(DATA SUPPLIED begins)

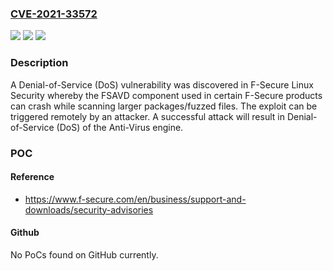 ### [CVE-2021-33572](https://cve.mitre.org/cgi-bin/cvename.cgi?name=CVE-2021-33572)
![](https://img.shields.io/static/v1?label=Product&message=F-Secure%20Products&color=blue)
![](https://img.shields.io/static/v1?label=Version&message=n%2Fa&color=blue)
![](https://img.shields.io/static/v1?label=Vulnerability&message=CWE-476%20NULL%20Pointer%20Dereference&color=brighgreen)

### Description

A Denial-of-Service (DoS) vulnerability was discovered in F-Secure Linux Security whereby the FSAVD component used in certain F-Secure products can crash while scanning larger packages/fuzzed files. The exploit can be triggered remotely by an attacker. A successful attack will result in Denial-of-Service (DoS) of the Anti-Virus engine.

### POC

#### Reference
- https://www.f-secure.com/en/business/support-and-downloads/security-advisories

#### Github
No PoCs found on GitHub currently.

(DATA SUPPLIED ends)

Retype the entries verbatim and drop the pictures.

 ### [CVE-2021-33572](https://cve.mitre.org/cgi-bin/cvename.cgi?name=CVE-2021-33572)
![](https://img.shields.io/static/v1?label=Product&message=F-Secure%20Products&color=blue)
![](https://img.shields.io/static/v1?label=Version&message=n%2Fa&color=blue)
![](https://img.shields.io/static/v1?label=Vulnerability&message=CWE-476%20NULL%20Pointer%20Dereference&color=brighgreen)

### Description

A Denial-of-Service (DoS) vulnerability was discovered in F-Secure Linux Security whereby the FSAVD component used in certain F-Secure products can crash while scanning larger packages/fuzzed files. The exploit can be triggered remotely by an attacker. A successful attack will result in Denial-of-Service (DoS) of the Anti-Virus engine.

### POC

#### Reference
- https://www.f-secure.com/en/business/support-and-downloads/security-advisories

#### Github
No PoCs found on GitHub currently.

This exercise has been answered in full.